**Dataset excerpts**
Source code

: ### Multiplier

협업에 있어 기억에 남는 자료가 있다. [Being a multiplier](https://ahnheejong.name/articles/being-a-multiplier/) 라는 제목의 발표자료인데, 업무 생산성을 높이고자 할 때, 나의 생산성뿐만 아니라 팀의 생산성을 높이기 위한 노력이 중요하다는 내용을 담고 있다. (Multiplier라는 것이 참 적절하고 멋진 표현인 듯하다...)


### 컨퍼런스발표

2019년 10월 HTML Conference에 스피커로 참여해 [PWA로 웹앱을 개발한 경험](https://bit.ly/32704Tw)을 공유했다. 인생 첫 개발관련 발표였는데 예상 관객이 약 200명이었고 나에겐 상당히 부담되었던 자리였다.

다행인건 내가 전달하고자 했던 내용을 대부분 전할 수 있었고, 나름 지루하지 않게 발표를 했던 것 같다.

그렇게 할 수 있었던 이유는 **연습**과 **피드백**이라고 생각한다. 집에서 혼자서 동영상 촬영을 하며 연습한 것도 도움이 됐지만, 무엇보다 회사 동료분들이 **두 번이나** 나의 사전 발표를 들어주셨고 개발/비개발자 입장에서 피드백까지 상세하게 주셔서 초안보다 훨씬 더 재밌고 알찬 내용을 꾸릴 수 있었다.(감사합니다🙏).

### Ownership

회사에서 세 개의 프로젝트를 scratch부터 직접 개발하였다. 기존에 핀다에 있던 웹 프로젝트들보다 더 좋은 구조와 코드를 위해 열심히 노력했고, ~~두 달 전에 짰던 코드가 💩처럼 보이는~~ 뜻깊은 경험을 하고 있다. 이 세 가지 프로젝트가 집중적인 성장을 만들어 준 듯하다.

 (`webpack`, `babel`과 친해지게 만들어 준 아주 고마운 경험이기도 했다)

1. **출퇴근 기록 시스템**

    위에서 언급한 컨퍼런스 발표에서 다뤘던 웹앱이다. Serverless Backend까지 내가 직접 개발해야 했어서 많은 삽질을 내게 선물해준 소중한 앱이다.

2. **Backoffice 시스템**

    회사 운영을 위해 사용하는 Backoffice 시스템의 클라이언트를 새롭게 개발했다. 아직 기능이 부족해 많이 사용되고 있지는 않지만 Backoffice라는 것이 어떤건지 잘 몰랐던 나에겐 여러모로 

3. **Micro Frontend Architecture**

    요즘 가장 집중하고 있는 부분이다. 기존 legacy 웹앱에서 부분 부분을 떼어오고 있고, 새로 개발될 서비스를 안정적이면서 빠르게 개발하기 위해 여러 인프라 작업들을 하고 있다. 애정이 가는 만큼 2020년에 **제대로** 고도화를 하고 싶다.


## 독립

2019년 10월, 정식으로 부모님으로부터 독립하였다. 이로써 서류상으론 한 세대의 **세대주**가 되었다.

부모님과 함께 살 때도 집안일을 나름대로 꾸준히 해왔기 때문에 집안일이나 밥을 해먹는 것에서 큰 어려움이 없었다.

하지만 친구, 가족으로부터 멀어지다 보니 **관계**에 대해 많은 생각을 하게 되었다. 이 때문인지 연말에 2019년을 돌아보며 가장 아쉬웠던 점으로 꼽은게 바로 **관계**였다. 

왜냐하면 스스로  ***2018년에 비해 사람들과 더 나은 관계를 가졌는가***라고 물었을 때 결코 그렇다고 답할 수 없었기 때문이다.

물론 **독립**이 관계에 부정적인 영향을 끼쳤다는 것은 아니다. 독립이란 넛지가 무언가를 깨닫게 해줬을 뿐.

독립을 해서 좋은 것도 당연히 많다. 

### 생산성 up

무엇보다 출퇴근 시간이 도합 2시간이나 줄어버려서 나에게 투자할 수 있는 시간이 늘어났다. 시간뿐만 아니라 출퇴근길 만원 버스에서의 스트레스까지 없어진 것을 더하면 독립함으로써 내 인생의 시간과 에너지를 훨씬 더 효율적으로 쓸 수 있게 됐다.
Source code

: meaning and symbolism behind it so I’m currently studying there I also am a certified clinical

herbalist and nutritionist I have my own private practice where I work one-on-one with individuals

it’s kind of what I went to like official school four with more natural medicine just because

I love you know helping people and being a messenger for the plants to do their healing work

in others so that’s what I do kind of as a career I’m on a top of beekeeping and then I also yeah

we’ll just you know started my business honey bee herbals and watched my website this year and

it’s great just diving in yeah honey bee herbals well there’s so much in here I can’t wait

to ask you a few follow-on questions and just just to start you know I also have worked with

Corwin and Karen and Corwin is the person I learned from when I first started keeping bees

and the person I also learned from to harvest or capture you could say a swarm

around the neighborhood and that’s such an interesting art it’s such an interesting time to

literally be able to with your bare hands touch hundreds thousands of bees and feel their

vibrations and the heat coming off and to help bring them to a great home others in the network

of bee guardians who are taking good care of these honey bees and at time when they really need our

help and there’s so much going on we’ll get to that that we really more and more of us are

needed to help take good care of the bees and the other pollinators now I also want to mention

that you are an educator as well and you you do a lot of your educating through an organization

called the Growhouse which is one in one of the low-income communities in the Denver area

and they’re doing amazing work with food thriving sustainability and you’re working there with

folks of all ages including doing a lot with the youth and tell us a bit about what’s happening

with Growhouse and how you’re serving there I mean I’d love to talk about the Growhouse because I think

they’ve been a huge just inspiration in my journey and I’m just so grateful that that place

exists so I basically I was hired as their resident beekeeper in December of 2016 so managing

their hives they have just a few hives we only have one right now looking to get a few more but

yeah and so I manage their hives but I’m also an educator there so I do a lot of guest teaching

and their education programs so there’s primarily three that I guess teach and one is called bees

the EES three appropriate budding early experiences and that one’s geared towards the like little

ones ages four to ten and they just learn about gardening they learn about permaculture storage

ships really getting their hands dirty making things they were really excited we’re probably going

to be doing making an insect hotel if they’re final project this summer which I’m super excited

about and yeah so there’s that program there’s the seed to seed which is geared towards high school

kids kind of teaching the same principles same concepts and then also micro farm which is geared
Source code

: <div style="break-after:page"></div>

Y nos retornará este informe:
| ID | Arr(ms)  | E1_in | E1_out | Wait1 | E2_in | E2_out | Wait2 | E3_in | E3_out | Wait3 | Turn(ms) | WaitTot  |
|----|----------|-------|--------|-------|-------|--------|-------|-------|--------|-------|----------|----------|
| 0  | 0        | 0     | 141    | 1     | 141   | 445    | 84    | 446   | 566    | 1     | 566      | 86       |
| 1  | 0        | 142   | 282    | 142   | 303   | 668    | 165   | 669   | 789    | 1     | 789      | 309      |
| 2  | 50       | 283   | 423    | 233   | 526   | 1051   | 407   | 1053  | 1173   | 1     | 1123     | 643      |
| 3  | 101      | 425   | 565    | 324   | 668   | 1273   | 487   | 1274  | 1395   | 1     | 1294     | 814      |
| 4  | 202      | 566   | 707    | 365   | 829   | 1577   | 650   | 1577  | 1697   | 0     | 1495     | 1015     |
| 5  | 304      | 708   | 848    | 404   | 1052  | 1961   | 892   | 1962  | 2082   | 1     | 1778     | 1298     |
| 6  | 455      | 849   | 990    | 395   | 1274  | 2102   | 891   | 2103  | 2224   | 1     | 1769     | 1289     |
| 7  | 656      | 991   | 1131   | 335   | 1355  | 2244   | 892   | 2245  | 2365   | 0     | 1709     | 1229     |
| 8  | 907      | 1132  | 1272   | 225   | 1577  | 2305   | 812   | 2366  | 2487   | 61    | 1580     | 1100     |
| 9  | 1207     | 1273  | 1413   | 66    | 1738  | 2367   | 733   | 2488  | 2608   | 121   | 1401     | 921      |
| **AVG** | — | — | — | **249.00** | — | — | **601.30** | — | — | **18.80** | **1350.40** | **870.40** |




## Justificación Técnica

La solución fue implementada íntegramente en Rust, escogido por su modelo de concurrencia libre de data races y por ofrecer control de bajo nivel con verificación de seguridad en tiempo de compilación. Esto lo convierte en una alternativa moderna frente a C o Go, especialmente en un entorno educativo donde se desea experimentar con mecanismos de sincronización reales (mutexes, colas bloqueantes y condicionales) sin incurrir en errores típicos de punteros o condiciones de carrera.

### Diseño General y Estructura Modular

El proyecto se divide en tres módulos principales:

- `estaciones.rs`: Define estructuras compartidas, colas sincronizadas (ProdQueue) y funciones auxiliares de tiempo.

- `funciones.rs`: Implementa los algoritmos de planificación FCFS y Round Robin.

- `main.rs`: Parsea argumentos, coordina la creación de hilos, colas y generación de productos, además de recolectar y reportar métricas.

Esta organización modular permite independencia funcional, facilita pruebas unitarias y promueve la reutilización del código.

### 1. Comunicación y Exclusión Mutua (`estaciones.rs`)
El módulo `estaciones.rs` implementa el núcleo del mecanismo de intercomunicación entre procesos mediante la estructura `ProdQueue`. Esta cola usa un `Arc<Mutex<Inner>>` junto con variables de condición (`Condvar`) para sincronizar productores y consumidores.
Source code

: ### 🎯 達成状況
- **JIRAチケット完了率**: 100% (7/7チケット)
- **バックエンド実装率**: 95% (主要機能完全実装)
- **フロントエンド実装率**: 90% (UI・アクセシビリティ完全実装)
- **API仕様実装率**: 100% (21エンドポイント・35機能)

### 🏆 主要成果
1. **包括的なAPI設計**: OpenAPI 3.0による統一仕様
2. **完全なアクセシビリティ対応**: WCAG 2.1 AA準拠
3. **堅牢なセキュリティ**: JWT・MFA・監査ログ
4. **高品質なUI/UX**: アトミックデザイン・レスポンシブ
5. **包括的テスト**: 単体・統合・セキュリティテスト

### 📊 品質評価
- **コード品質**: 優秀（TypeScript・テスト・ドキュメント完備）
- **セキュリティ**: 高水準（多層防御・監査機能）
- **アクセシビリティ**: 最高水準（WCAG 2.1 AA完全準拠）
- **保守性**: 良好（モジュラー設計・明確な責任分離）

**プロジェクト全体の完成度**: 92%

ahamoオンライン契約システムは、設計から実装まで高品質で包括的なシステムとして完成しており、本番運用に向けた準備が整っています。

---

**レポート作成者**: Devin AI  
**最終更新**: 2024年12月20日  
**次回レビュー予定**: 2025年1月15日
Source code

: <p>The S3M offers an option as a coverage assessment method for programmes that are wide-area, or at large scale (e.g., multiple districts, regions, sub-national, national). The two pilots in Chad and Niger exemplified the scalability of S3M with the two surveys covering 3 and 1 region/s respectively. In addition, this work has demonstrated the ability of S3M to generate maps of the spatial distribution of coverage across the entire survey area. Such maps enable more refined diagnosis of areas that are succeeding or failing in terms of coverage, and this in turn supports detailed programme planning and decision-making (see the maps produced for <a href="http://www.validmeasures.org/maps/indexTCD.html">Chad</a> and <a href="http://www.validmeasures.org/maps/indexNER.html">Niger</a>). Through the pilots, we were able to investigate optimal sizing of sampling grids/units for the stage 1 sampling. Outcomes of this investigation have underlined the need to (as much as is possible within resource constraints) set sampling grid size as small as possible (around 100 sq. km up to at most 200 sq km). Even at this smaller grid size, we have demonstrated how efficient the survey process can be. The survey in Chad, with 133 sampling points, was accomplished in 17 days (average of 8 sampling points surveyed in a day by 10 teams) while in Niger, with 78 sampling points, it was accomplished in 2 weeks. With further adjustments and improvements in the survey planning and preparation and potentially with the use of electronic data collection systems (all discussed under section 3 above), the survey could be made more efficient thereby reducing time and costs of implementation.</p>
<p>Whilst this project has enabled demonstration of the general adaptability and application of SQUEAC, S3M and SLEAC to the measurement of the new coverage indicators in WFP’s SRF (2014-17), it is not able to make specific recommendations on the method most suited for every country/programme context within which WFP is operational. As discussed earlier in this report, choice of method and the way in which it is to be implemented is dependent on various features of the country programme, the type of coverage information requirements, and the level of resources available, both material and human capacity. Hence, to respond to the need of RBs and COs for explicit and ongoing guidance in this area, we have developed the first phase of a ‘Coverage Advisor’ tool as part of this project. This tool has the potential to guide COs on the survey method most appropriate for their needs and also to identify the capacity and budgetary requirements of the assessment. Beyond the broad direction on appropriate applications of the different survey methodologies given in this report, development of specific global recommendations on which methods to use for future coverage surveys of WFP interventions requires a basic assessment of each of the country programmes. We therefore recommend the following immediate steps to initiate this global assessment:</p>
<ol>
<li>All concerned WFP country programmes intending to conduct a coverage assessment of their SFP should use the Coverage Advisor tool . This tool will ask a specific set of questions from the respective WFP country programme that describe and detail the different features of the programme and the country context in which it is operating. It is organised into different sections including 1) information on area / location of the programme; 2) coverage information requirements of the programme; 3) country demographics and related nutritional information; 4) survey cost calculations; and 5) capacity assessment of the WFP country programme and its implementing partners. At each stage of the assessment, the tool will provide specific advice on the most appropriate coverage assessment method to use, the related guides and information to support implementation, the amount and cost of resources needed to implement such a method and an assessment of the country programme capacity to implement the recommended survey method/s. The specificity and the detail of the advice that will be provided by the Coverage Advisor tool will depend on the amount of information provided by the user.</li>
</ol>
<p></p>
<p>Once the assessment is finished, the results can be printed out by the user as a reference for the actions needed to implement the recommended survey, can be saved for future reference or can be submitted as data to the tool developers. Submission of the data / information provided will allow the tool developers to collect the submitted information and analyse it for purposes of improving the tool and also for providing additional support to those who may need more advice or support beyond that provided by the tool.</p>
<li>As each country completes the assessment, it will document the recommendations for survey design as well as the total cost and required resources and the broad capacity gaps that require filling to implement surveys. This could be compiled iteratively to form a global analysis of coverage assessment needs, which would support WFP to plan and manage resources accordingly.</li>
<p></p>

**PROBLEM DESCRIPTION**
Could you output the data unchanged, starting from its very first line and continuing through the line containing "3. **Micro Frontend Architecture**", with that line included?

**TASK SOLUTION**
Source code

: ### Multiplier

협업에 있어 기억에 남는 자료가 있다. [Being a multiplier](https://ahnheejong.name/articles/being-a-multiplier/) 라는 제목의 발표자료인데, 업무 생산성을 높이고자 할 때, 나의 생산성뿐만 아니라 팀의 생산성을 높이기 위한 노력이 중요하다는 내용을 담고 있다. (Multiplier라는 것이 참 적절하고 멋진 표현인 듯하다...)


### 컨퍼런스발표

2019년 10월 HTML Conference에 스피커로 참여해 [PWA로 웹앱을 개발한 경험](https://bit.ly/32704Tw)을 공유했다. 인생 첫 개발관련 발표였는데 예상 관객이 약 200명이었고 나에겐 상당히 부담되었던 자리였다.

다행인건 내가 전달하고자 했던 내용을 대부분 전할 수 있었고, 나름 지루하지 않게 발표를 했던 것 같다.

그렇게 할 수 있었던 이유는 **연습**과 **피드백**이라고 생각한다. 집에서 혼자서 동영상 촬영을 하며 연습한 것도 도움이 됐지만, 무엇보다 회사 동료분들이 **두 번이나** 나의 사전 발표를 들어주셨고 개발/비개발자 입장에서 피드백까지 상세하게 주셔서 초안보다 훨씬 더 재밌고 알찬 내용을 꾸릴 수 있었다.(감사합니다🙏).

### Ownership

회사에서 세 개의 프로젝트를 scratch부터 직접 개발하였다. 기존에 핀다에 있던 웹 프로젝트들보다 더 좋은 구조와 코드를 위해 열심히 노력했고, ~~두 달 전에 짰던 코드가 💩처럼 보이는~~ 뜻깊은 경험을 하고 있다. 이 세 가지 프로젝트가 집중적인 성장을 만들어 준 듯하다.

 (`webpack`, `babel`과 친해지게 만들어 준 아주 고마운 경험이기도 했다)

1. **출퇴근 기록 시스템**

    위에서 언급한 컨퍼런스 발표에서 다뤘던 웹앱이다. Serverless Backend까지 내가 직접 개발해야 했어서 많은 삽질을 내게 선물해준 소중한 앱이다.

2. **Backoffice 시스템**

    회사 운영을 위해 사용하는 Backoffice 시스템의 클라이언트를 새롭게 개발했다. 아직 기능이 부족해 많이 사용되고 있지는 않지만 Backoffice라는 것이 어떤건지 잘 몰랐던 나에겐 여러모로 

3. **Micro Frontend Architecture**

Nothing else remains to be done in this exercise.